- Date: 1–7 November
- Edition: 8th
- Category: World Series
- Draw: 32S / 16D
- Prize money: $175,000
- Surface: Clay / outdoor
- Location: São Paulo, Brazil
- Venue: Esporte Clube Pinheiros

Champions

Singles
- Alberto Berasategui

Doubles
- Sergio Casal / Emilio Sánchez
- ← 1992 · ATP São Paulo

= 1993 Sul America Open =

The 1993 Sul America Open was a men's tennis tournament played on outdoor clay courts at the Esporte Clube Pinheiros in São Paulo, Brazil that was part of the World Series category of the 1993 ATP Tour.
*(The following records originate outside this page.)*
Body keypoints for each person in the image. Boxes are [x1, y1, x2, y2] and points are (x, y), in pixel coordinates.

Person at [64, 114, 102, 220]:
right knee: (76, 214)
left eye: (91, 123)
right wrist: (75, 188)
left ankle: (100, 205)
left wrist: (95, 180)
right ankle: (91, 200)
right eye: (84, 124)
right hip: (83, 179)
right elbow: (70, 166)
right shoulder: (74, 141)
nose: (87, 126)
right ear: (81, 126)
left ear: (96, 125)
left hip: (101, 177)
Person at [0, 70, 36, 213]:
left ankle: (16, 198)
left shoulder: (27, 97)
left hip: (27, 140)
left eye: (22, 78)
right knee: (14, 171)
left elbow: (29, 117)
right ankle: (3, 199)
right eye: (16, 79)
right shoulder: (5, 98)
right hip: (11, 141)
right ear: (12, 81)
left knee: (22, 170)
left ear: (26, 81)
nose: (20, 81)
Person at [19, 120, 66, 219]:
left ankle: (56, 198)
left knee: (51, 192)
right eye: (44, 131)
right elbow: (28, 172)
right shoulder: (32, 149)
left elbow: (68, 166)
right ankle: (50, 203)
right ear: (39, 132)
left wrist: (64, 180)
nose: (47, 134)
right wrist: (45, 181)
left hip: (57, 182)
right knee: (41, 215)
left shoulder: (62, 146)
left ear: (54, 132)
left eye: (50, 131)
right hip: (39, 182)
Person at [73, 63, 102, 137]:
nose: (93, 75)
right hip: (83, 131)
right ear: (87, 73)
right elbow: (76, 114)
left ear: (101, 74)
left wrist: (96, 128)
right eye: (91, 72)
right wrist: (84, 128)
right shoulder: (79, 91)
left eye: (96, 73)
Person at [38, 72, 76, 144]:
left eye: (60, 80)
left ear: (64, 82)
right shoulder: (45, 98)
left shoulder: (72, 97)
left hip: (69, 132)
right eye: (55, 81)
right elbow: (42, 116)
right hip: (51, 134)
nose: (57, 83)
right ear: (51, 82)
It was the eighth and last edition of the tournament and took place from 1 November through 7 November 1993. Third-seeded Alberto Berasategui won the singles title.

==Finals==
===Singles===

ESP Alberto Berasategui defeated CZE Slava Doseděl 6–4, 6–3
- It was Berasategui's only singles title of the year and the first of his career.

===Doubles===

ESP Sergio Casal / ESP Emilio Sánchez defeated ARG Pablo Albano / ARG Javier Frana 4–6, 7–6, 6–4
- It was Casal's 4th doubles title of the year and the 43rd of his career. It was Sánchez's 4th doubles title of the year and the 46th of his career.